*Excerpted data:*
···

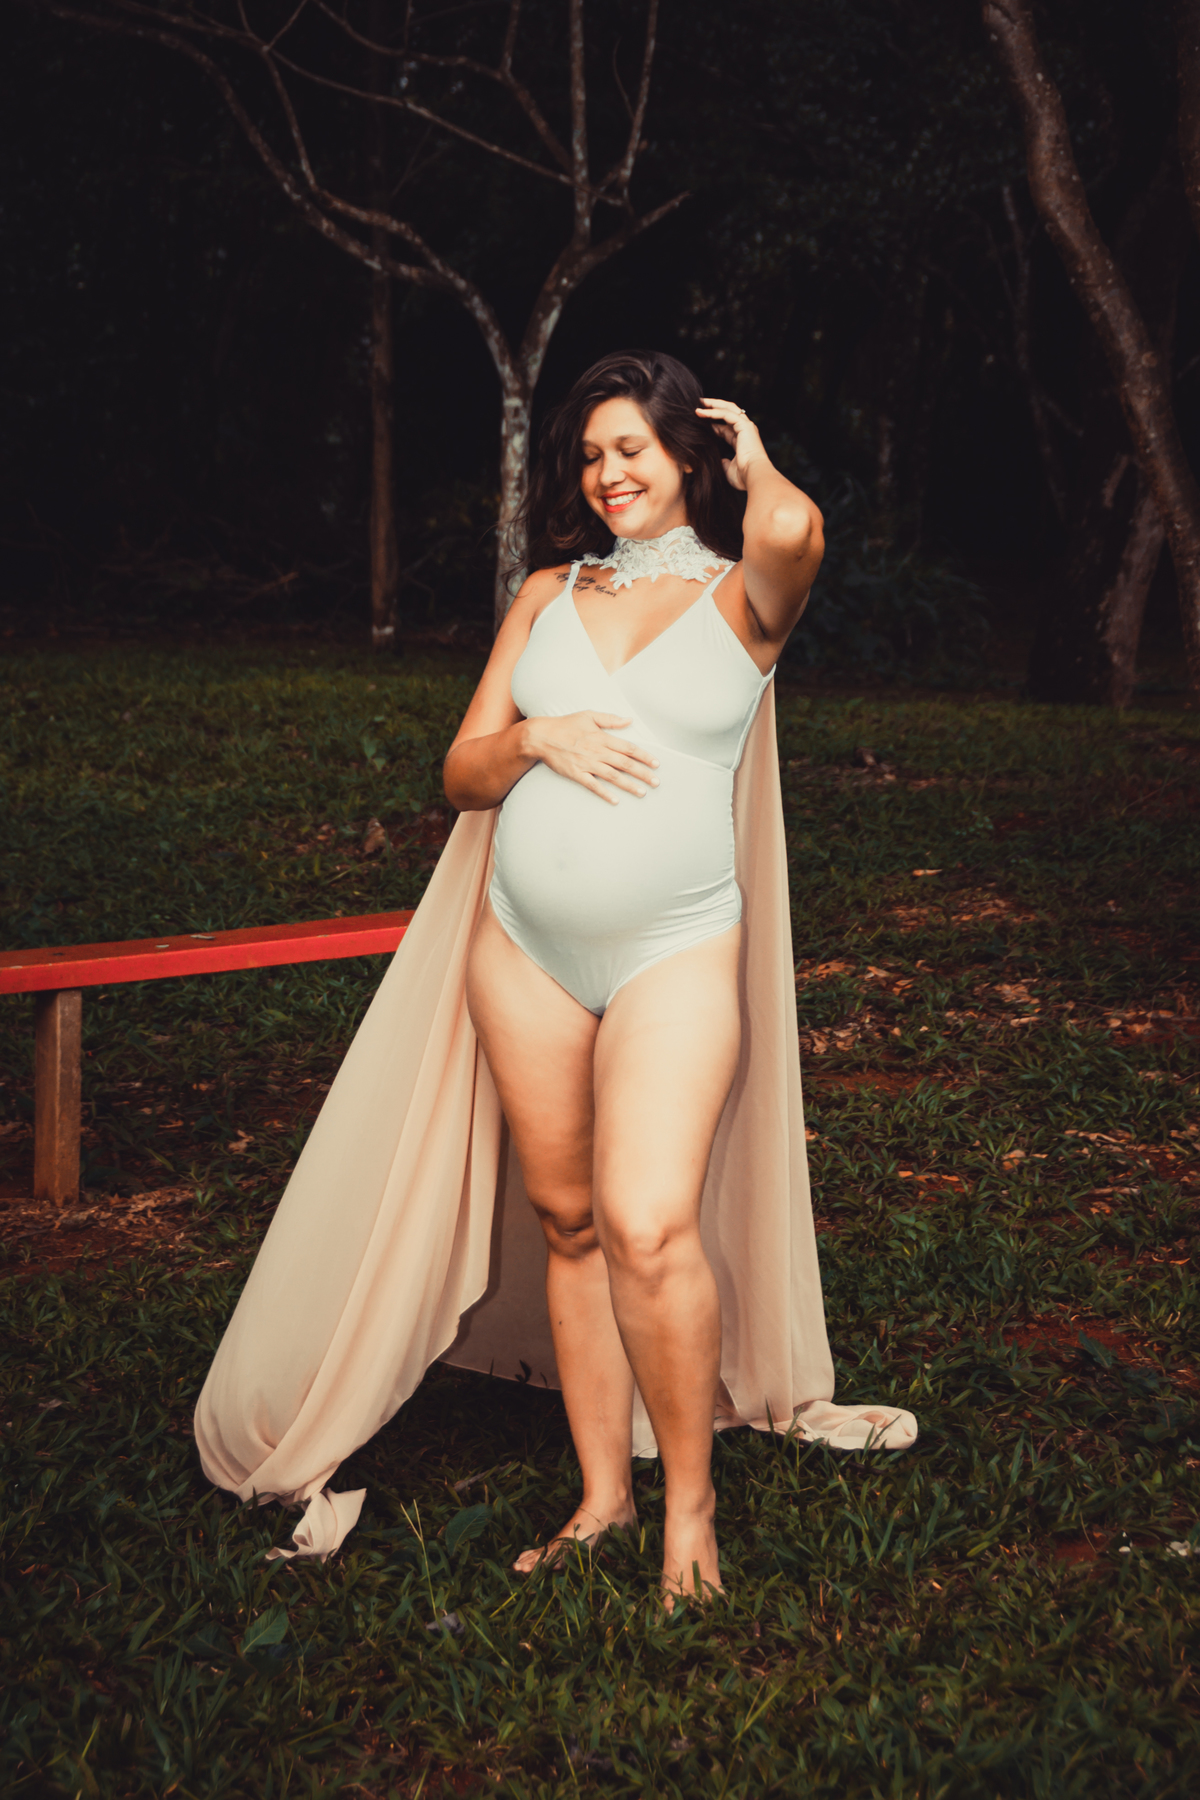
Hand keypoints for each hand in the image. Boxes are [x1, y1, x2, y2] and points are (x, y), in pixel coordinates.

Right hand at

···

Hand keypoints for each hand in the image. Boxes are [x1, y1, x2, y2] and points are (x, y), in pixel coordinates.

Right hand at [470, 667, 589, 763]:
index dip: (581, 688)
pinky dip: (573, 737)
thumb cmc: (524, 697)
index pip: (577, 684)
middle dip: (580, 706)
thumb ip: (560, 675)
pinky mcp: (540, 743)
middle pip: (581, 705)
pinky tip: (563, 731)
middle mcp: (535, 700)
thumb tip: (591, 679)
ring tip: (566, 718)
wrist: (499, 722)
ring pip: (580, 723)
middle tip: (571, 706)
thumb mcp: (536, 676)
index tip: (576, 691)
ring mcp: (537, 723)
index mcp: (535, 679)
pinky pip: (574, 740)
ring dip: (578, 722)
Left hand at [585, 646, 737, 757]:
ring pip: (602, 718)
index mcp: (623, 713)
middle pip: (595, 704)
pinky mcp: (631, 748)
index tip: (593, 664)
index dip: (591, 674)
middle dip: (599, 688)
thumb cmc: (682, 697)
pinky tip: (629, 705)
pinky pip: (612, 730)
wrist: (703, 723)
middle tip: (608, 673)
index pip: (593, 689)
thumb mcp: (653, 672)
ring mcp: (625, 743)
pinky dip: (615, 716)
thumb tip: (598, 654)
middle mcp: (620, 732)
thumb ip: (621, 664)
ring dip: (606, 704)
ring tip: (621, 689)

···

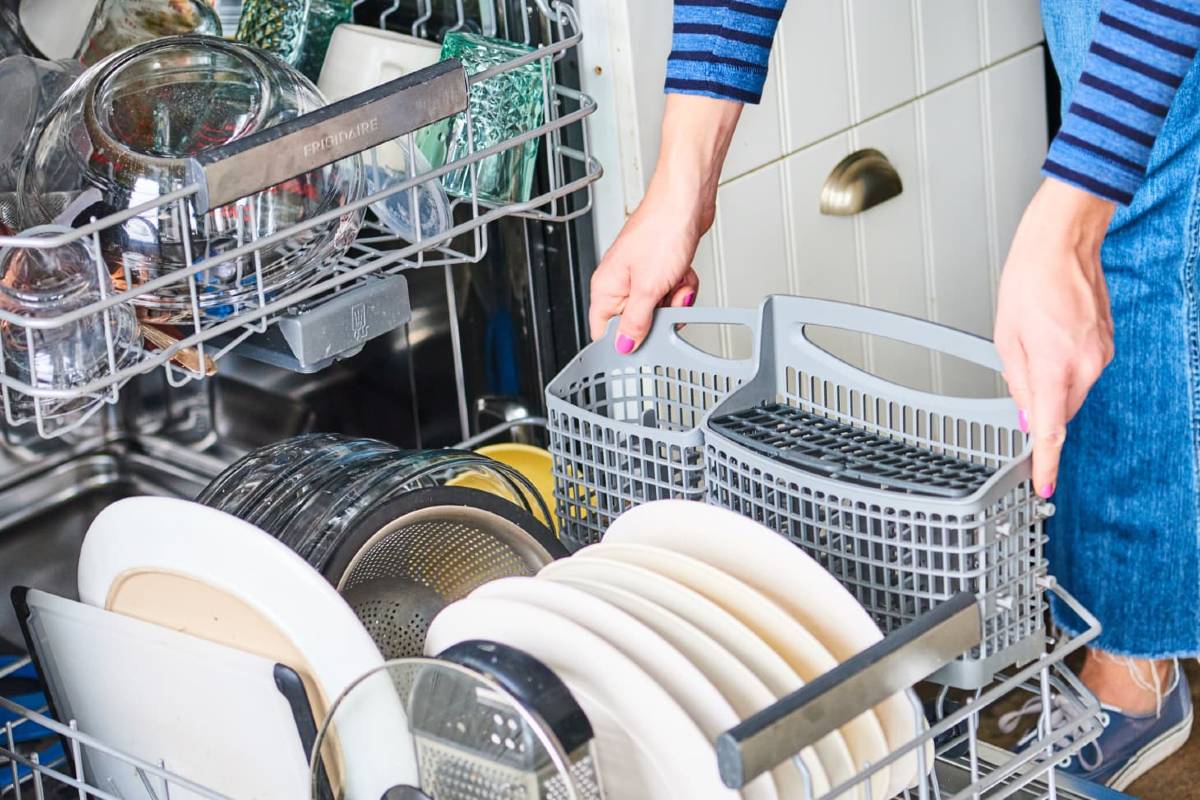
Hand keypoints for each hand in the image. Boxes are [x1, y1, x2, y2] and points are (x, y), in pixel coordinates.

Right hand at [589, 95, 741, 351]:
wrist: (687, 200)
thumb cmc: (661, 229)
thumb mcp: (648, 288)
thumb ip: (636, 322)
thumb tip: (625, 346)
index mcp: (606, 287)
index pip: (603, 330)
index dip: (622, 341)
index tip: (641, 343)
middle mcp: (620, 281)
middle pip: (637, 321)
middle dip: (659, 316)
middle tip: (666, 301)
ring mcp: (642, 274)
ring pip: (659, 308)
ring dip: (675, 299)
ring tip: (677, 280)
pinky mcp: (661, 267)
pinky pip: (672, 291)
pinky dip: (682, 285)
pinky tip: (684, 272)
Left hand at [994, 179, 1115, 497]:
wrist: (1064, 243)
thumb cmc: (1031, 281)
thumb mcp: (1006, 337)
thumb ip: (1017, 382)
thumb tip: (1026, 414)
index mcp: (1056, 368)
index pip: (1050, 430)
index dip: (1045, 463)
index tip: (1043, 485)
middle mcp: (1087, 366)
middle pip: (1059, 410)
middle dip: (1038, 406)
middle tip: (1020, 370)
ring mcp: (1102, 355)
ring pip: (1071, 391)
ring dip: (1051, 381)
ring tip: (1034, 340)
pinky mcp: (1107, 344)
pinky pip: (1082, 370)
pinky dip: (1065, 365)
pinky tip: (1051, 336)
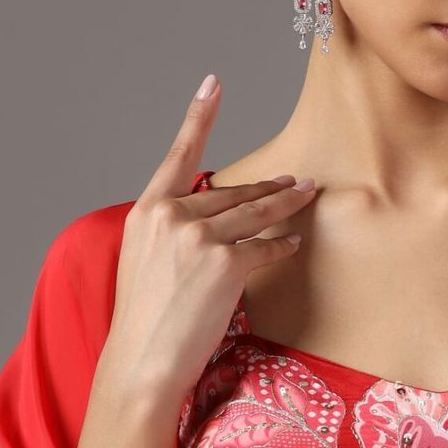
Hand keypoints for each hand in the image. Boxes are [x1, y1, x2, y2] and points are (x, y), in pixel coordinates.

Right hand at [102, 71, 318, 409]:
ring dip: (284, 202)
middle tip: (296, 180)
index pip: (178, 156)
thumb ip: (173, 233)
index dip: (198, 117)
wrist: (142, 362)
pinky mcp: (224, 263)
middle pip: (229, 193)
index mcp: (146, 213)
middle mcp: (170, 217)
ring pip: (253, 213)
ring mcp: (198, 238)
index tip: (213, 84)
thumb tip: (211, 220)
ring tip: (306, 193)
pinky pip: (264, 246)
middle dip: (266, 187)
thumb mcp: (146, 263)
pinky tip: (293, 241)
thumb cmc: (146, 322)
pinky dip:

···

*Assignment:* Retype, exactly and in full, the lines above from the one containing "index dip: (581, 688)" through the one containing "middle dip: (599, 688)".

*Expected answer:*
index dip: (581, 688)
pinky dip: (573, 737)
thumb cmc: (524, 697)
index pip: (577, 684)
middle dip: (580, 706)
thumb ip: (560, 675)
pinky mcp: (540, 743)
middle pip: (581, 705)
pinky tip: (563, 731)
middle mcp: (535, 700)
thumb tip: (591, 679)
ring tip: (566, 718)
wrist: (499, 722)
ring pip: (580, 723)
middle tip: (571, 706)
thumb mcp: (536, 676)
index tip: (576, 691)
ring mcp: (537, 723)
index mcp: (535, 679)
pinky pip: (574, 740)
ring dip: (578, 722)
Left hand at [585, 646, 737, 757]:
ring pip: (602, 718)
index mcp: (623, 713)
middle pip: (595, 704)
pinky mcp: (631, 748)
index tip: (593, 664)
index dip: (591, 674)
middle dip: (599, 688)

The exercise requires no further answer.